A third type of abrasion is large body abrasion due wear associated with coiled tubing during well intervention or
from sucker rods in a rod or beam pumping production application. The abrasive force from this interaction tends to be
spread over a much larger area and therefore the rate of penetration tends to be much slower than wireline abrasion. The
detrimental effects of this type of abrasion can further be accelerated, specifically in sucker rod pumping wells, because in
conjunction with the direct wear abrasion from the constant cycling of the rods up and down the well, there will also be
impact on the coated surface from what is called “rod slap”. “Rod slap” is the impact of the rod against the pipe wall that is
caused from either deviations in the well cause the rods to buckle, or from resistance in the pump area causing rod bucking
and therefore impact. A coating material used in this application will provide a higher level of success if it possesses both
abrasion resistance as well as impact resistance.
Measurement of Abrasion Resistance
There are several laboratory tests that are used to determine the abrasion resistance of polymeric coating systems.
While these methods tend to be very beneficial in the comparison of abrasion resistance qualities of different materials, they
tend not to correlate directly to abrasion occurring in service. Several proprietary test apparatus have been developed to try
and simulate wireline, coiled tubing, and sucker rod interaction on coating systems, but these tests tend to have very poor
reproducibility making their predictive ability somewhat suspect. For the purpose of this paper, we will focus on accepted
standard industry tests that are reproducible and allow comparison between different coating systems as well as field results.

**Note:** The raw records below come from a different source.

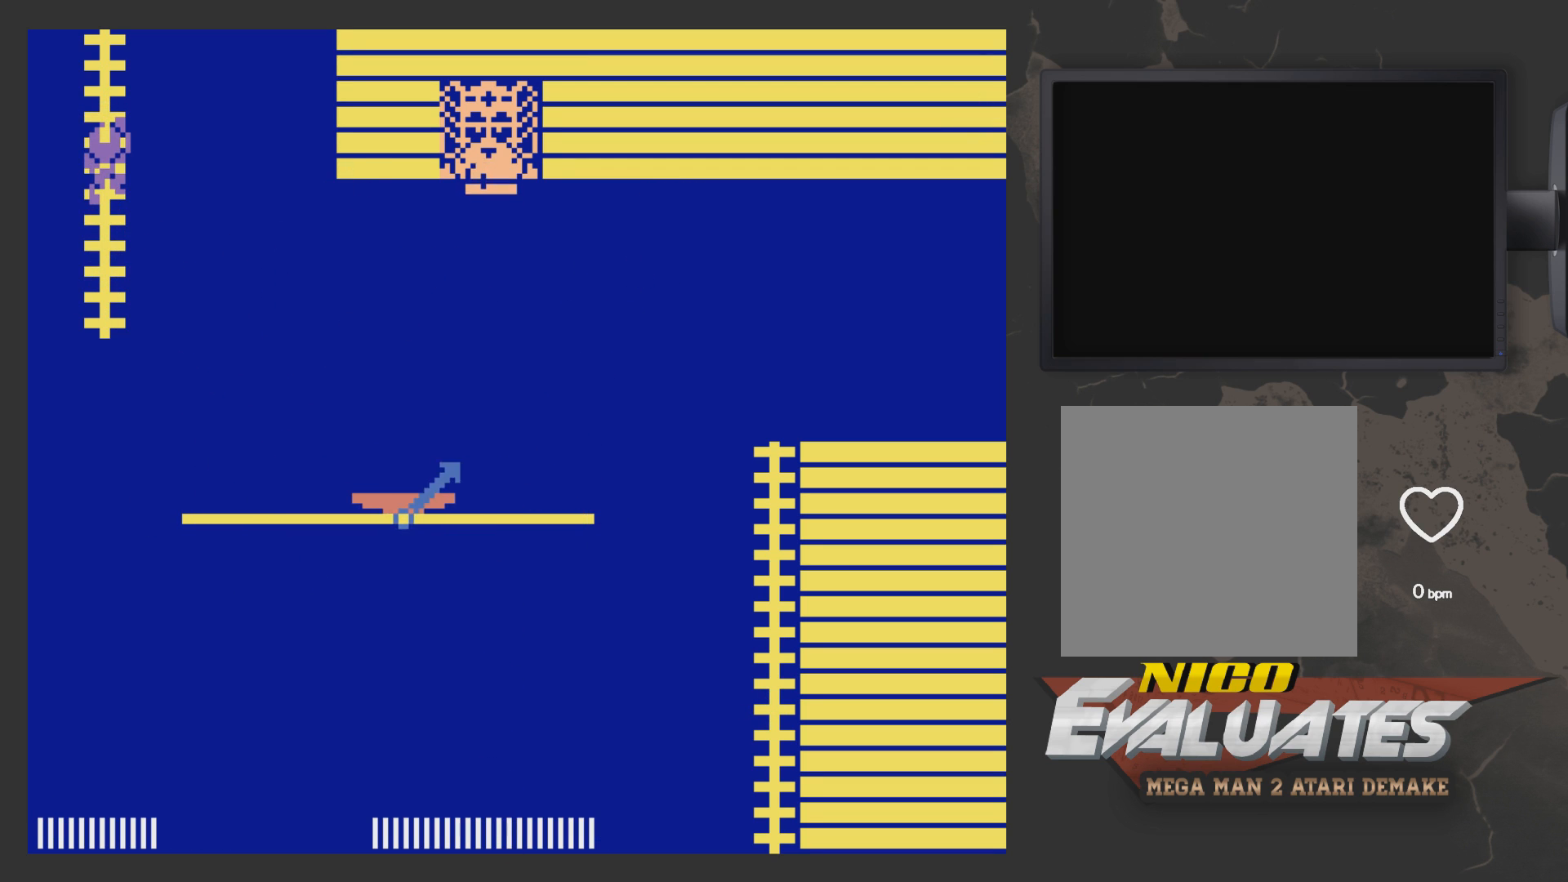
{"buttons": ["DPAD_UP"], "left_stick": "center", "right_stick": "center", "events": [[133, "DPAD_UP", "down"]]}
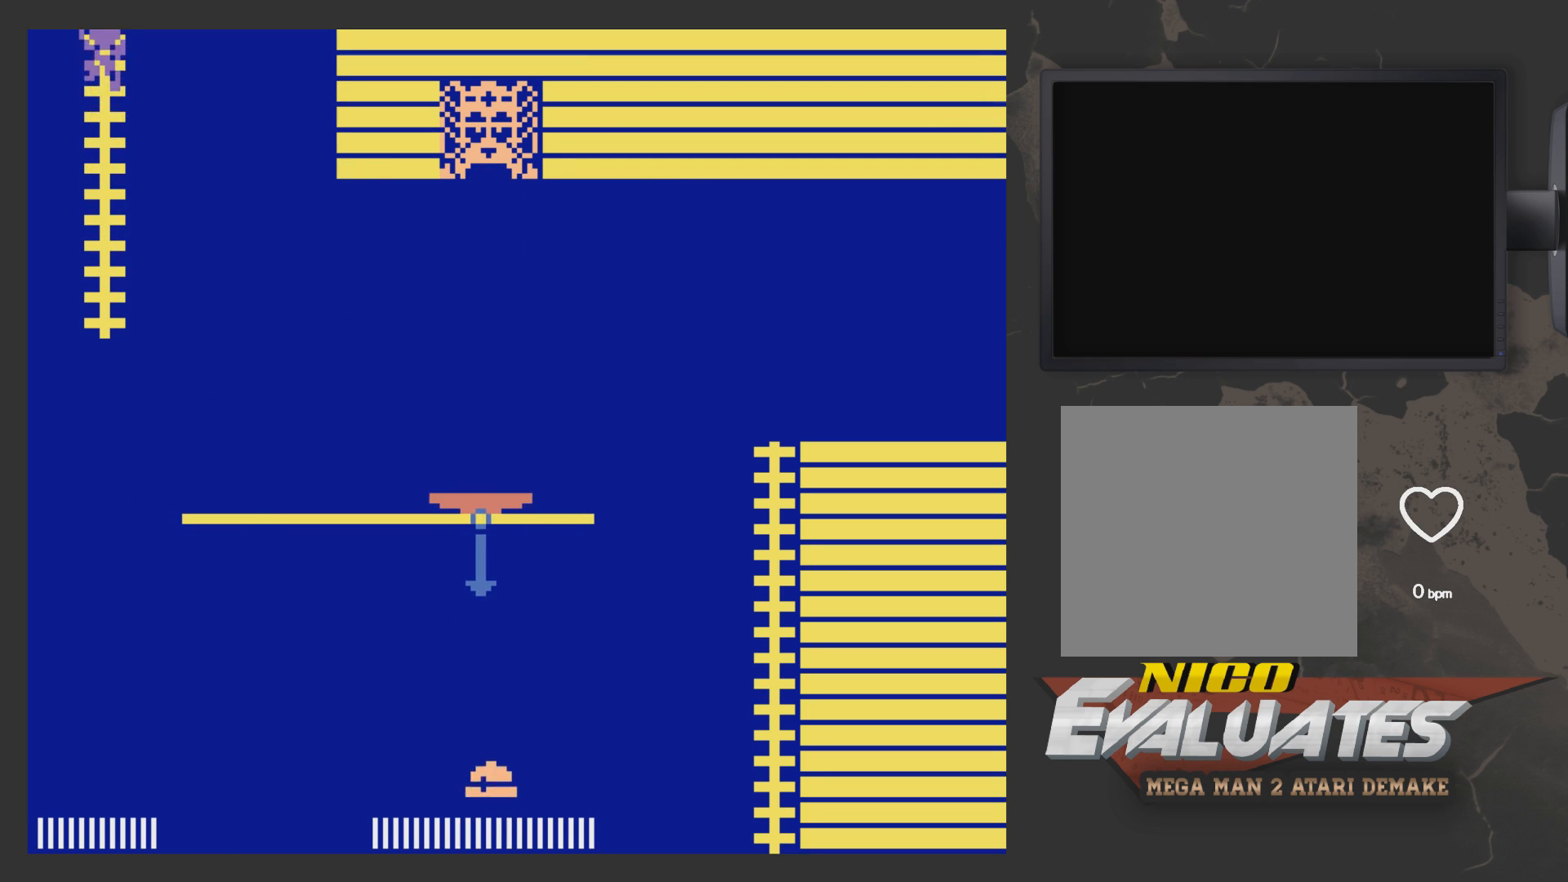
{"buttons": [], "left_stick": "center", "right_stick": "center", "events": [[383, "DPAD_UP", "up"]]}
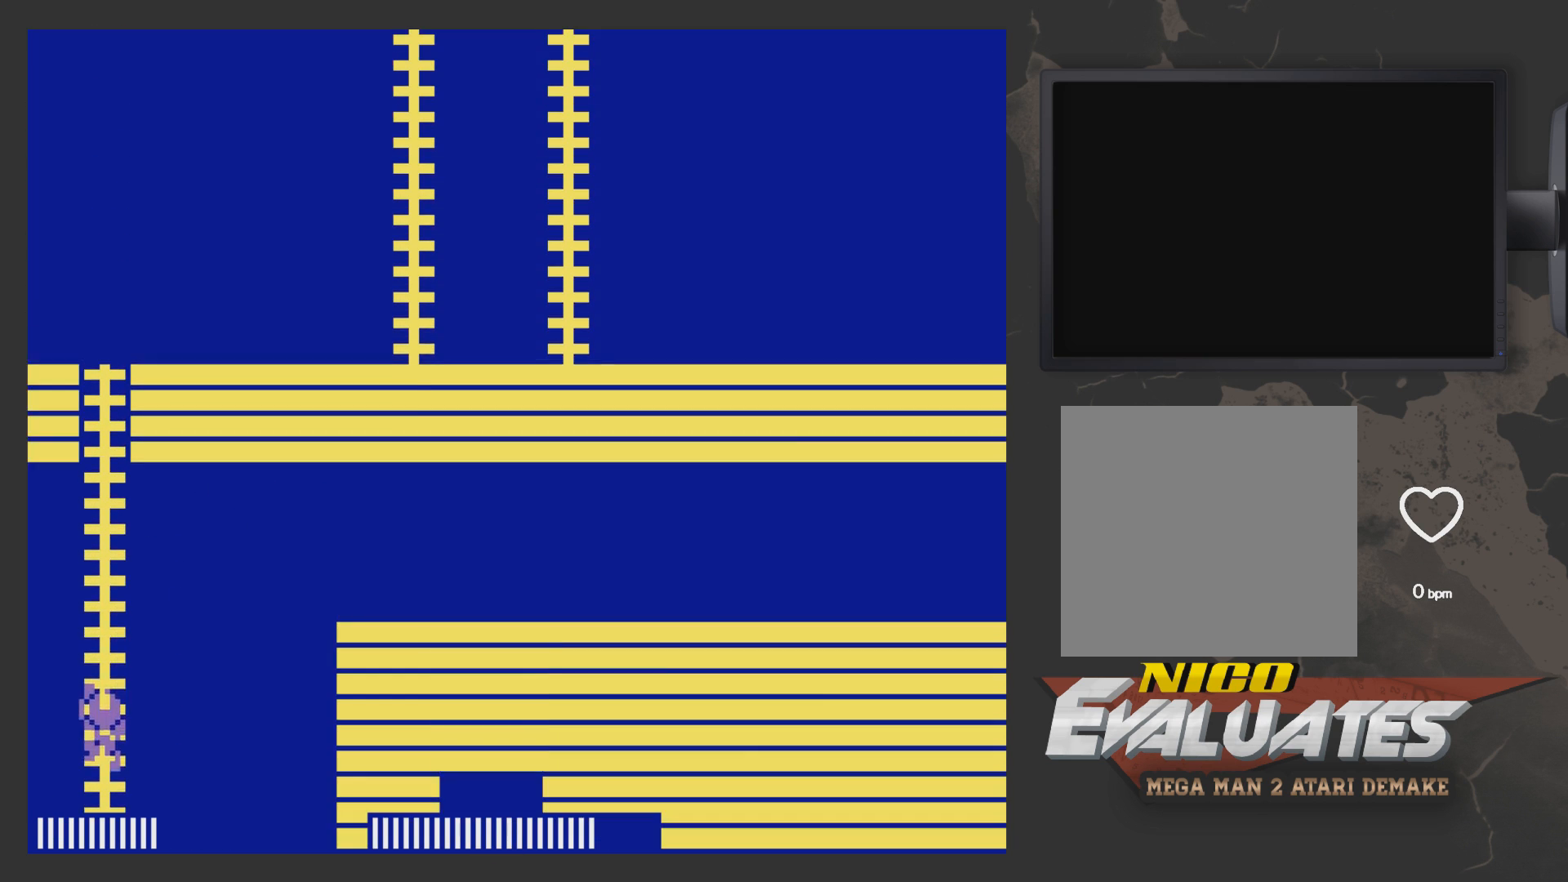
{"buttons": ["DPAD_UP", "DPAD_RIGHT"], "left_stick": "center", "right_stick": "center", "events": [[67, "DPAD_UP", "down"], [133, "DPAD_RIGHT", "down"]]}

One such test is ASTM D 4060 “Standard Test Method for Abrasion Resistance of Organic Coatings by Taber
Abaser”. In this testing protocol, a flat coated panel of known weight is rotated under CS-17 abrasive wheels, with a 1
kilogram load for between 5000 to 10,000 cycles. The coated panel is then re-weighed to determine how many grams of
coated material were abraded away every 1000 cycles. While this provides a comparable value, the fact that different coating
materials have different densities, erroneous comparisons can be made. A second allowable recording method is to measure
the thickness of coating material that is lost for every 1000 cycles, measured in mils (thousandths of an inch) or microns.
This method provides for a comparison of different coating materials and their abrasion resistance.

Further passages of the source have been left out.